══ Dataset excerpts ══

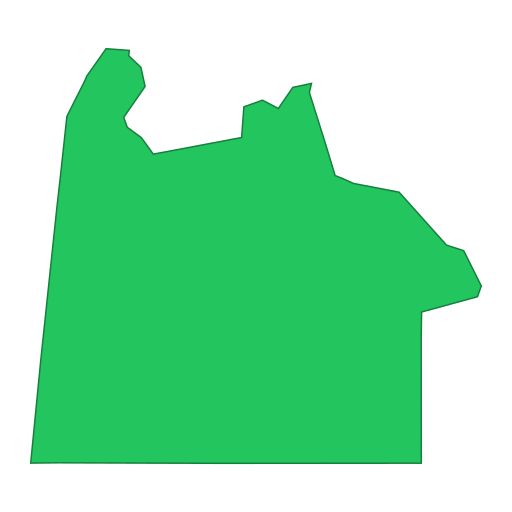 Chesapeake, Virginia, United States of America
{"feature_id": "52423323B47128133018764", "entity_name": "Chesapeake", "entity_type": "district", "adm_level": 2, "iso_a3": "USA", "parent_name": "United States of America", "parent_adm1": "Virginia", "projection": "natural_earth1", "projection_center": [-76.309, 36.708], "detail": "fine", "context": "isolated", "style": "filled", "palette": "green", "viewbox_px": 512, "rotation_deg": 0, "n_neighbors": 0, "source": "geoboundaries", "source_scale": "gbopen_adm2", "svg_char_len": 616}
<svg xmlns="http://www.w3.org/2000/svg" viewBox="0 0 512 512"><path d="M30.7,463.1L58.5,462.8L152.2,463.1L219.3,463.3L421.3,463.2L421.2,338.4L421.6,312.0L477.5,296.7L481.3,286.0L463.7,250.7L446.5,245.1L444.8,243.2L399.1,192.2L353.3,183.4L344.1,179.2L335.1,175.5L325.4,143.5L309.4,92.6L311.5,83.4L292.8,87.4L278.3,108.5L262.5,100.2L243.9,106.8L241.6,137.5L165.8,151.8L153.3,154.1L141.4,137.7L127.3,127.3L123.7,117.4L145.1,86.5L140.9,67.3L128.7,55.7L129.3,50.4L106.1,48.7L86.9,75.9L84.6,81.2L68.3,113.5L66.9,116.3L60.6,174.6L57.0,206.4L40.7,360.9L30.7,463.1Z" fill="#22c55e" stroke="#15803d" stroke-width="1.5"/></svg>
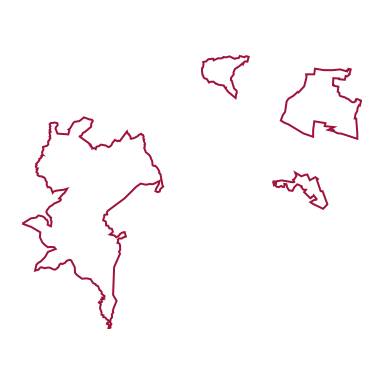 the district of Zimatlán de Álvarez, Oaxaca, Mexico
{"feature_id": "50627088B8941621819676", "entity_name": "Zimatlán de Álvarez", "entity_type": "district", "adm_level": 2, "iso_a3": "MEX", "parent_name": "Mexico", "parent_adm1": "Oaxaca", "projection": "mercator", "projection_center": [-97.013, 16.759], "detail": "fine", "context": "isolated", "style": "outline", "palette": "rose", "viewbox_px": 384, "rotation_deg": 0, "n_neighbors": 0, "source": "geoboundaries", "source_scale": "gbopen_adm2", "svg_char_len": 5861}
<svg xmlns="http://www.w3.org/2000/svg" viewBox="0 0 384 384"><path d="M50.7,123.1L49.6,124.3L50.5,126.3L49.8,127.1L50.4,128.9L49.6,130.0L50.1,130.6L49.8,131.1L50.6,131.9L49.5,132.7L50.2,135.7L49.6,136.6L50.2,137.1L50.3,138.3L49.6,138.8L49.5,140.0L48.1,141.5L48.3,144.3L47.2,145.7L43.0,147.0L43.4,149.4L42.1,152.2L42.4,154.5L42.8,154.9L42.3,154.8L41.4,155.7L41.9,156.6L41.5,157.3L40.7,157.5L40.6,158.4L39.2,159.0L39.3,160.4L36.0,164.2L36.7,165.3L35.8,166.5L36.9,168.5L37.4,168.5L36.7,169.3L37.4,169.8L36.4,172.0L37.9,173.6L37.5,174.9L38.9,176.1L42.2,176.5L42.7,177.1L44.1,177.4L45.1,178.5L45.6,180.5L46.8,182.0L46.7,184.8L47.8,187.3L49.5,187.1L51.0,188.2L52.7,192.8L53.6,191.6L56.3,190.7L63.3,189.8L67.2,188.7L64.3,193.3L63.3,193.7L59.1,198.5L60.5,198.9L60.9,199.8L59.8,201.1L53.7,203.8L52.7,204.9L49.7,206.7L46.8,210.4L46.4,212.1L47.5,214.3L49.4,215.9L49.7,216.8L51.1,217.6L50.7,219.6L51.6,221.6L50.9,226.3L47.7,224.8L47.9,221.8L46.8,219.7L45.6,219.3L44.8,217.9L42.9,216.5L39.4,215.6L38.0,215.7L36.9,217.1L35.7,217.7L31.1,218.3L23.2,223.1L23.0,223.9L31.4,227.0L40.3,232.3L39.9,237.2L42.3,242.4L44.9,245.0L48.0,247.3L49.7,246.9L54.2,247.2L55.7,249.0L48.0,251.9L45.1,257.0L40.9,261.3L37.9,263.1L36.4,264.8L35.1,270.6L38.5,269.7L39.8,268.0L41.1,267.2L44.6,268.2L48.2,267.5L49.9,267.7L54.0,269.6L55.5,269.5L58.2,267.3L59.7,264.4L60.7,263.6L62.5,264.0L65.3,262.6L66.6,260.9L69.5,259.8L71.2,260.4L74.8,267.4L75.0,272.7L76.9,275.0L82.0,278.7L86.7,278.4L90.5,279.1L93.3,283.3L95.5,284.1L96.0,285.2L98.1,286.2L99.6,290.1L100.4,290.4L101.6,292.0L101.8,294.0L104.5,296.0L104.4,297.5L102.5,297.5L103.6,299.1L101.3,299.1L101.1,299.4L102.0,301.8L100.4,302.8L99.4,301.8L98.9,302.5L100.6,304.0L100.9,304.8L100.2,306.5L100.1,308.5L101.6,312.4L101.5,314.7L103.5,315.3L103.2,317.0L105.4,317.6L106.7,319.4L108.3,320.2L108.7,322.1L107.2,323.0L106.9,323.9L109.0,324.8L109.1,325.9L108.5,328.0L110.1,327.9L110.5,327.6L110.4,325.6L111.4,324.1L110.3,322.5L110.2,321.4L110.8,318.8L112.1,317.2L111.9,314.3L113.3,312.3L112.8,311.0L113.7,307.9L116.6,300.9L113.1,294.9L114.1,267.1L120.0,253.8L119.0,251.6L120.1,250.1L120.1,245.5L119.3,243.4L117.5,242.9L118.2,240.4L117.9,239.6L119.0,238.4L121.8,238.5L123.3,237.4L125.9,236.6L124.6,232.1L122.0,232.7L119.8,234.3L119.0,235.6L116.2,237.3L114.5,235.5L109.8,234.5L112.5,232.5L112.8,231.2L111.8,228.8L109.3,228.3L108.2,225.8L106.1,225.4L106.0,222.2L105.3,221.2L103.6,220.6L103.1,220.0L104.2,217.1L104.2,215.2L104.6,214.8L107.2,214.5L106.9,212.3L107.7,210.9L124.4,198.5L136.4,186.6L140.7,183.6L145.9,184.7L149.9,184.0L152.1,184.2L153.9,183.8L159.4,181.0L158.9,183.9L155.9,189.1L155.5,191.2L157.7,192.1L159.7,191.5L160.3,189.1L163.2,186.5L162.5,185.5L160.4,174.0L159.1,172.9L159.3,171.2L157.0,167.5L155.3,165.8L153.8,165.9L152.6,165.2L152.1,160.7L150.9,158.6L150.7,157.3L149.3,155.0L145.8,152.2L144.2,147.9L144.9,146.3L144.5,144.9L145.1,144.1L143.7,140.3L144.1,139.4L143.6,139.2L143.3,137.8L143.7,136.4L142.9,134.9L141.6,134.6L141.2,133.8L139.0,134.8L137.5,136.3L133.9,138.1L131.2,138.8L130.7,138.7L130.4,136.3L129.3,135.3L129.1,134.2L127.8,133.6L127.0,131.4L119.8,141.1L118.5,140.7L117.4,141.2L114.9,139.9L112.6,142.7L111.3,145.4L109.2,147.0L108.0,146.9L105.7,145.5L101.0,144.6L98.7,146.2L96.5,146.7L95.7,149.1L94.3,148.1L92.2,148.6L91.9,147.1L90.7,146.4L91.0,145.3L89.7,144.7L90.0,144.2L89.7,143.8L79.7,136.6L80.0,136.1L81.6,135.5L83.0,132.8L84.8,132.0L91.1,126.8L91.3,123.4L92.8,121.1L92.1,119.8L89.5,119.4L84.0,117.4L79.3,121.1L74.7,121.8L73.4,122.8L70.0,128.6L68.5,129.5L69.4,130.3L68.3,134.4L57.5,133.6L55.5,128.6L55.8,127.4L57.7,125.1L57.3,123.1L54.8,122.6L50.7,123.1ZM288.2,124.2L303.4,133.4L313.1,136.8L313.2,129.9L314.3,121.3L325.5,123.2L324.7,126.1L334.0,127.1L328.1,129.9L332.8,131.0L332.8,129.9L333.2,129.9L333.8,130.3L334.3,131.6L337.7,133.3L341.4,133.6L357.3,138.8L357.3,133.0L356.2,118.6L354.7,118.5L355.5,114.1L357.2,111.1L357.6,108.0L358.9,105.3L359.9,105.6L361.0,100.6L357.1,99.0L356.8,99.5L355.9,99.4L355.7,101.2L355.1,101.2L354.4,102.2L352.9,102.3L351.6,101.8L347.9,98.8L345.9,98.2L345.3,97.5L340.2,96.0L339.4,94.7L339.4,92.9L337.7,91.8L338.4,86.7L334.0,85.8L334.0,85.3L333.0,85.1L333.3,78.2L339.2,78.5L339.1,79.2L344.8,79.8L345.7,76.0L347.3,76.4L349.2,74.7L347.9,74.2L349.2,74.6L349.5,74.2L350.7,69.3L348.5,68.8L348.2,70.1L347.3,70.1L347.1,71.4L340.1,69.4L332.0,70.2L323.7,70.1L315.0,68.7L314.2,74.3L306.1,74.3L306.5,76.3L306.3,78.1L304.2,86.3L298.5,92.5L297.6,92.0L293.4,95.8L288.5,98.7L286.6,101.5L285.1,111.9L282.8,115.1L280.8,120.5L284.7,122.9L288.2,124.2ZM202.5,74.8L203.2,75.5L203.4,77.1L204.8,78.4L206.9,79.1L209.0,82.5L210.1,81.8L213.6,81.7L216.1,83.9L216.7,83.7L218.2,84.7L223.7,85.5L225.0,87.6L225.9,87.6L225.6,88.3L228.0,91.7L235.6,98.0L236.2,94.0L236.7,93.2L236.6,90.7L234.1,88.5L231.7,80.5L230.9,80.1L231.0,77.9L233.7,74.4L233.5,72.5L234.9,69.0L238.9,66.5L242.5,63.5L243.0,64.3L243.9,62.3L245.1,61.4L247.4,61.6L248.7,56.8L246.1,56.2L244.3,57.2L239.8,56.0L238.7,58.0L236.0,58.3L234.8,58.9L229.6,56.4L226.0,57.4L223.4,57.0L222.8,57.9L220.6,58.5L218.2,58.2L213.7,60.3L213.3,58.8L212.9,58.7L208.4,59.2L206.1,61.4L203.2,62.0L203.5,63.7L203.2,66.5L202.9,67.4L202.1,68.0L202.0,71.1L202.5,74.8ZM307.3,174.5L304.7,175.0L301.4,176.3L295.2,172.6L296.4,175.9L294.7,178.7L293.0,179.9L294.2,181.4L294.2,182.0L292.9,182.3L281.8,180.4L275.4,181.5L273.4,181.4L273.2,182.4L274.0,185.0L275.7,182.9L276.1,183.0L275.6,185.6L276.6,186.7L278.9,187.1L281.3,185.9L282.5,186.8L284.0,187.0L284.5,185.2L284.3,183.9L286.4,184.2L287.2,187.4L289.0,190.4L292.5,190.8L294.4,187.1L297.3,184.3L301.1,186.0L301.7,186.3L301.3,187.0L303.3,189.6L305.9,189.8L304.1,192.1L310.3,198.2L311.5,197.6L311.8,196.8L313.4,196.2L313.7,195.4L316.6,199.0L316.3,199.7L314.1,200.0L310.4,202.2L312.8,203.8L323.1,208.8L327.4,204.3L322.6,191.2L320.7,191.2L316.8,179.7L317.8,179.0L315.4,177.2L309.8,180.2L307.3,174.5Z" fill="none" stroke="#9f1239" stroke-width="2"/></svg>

═══

* **The exercise**:
How many lines of the listing above contain the string "context", matching case exactly? Reply with the number only.

* **Complete response**:
2